It was quiet in Hebron before the army decided to evacuate the "House of Domination," the elders of the settlements lamented last week, as if they had managed after generations of efforts to set the rules of the game and a ceiling for protection money. Everything was so wonderful, the Arabs knew their place, the torched vegetable stand knew what crime it had committed and the soldiers knew whose orders were supreme. Now the leftist High Court comes along with the damned police and they mess it all up.

And the government? It is behaving as if nothing has changed since 1968 - it treats the Yesha leadership as if it were the Jewish leadership of the ghetto, as a kind of spiritual authority. It is best not to upset that authority, so the government won't be accused of anti-Semitism. Thus the state is negotiating not only with those who admit to having lost control, but with those who, from the start, should not have been given control, with those for whom the law and High Court rulings are merely an opening gambit. Is this not the same "leadership" that bone-shatteringly dislocated the government's shoulders when it established the wildcat settlements? When it planted illegal outposts and burned fruit stands?

And now, this is no longer simply a "leadership" with heads of communities, or even organizational heads. This is ostensibly the "authority" to which the government of Israel turns, as if to a fellow government, with a request to arrange a few legal matters.
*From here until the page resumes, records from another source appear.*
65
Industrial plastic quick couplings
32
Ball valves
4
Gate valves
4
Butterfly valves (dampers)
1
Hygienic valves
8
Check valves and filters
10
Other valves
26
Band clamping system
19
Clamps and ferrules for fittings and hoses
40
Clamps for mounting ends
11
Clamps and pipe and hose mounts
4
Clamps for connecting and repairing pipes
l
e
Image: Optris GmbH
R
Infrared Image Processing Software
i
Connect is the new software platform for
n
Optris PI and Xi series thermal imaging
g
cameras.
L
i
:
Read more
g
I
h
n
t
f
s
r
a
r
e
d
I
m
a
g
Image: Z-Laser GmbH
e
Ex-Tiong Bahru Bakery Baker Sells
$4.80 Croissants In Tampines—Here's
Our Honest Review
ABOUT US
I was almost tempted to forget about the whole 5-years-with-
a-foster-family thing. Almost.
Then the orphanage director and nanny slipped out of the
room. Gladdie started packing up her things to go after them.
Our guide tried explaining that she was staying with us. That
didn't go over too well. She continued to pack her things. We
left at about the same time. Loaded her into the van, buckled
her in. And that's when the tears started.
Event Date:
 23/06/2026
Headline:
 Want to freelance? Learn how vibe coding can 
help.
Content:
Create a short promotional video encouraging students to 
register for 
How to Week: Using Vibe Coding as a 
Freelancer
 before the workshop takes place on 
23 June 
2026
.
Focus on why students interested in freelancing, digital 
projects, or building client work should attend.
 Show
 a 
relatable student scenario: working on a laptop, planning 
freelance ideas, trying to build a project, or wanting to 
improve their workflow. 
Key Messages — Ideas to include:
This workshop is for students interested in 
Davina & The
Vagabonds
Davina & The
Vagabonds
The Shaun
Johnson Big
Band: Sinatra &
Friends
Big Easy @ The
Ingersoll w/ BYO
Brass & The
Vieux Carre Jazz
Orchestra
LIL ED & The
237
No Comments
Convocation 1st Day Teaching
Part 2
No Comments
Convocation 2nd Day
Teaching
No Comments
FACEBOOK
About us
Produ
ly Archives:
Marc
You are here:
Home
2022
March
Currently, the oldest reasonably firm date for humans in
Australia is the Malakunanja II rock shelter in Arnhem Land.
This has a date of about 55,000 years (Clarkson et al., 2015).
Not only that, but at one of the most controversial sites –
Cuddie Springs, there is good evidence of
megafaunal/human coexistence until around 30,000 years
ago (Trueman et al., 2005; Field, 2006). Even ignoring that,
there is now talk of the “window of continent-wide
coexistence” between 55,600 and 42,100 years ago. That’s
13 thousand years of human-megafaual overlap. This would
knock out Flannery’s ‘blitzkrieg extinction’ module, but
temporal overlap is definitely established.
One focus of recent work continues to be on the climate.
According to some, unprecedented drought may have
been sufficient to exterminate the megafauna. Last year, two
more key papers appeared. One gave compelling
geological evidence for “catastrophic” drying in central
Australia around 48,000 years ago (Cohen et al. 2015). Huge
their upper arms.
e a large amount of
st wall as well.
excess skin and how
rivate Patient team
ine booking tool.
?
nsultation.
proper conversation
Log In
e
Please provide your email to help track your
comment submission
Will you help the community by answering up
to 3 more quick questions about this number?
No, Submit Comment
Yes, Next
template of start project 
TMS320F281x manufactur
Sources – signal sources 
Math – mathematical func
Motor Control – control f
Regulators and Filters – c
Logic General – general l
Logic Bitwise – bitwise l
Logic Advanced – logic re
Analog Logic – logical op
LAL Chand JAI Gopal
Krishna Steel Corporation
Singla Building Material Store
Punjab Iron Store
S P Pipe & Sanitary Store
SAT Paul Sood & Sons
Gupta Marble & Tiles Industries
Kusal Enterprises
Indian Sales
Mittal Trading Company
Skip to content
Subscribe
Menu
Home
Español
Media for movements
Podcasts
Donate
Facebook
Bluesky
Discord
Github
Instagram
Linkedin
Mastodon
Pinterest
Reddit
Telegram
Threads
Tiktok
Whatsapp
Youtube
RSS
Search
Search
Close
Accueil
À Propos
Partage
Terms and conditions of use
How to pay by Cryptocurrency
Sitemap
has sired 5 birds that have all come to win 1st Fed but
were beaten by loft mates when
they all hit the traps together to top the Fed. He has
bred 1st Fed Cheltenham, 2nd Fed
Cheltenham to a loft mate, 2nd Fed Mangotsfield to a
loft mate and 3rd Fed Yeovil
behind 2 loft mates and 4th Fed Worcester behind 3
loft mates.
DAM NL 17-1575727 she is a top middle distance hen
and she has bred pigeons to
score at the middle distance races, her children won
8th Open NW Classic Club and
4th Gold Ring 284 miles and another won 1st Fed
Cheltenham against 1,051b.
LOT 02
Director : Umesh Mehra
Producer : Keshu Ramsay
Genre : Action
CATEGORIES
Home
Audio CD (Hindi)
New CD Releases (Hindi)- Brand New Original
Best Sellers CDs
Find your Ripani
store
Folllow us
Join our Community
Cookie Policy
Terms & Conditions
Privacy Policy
Almost in the same way the government of Israel approaches the Palestinian Authority so the latter will fight terror, or how it indirectly approaches Hamas, to enforce its authority on members of other factions who fire Qassam rockets into Israel. For this, the settler establishment has to thank the third generation of the thugs of Hebron, who make it seem like a sane leadership, serious and responsible, whose sins have been turned as white as snow; who invite us to forget the searing memory of the way in which the messiah of settlement appeared.

The government of the settlers is now looking respectable, compared to the bandits of the House of Domination, making us long for the obedient hilltop youth; another "authority" within the abundance of authorities operating in the territories, of which the government is not even the first among equals.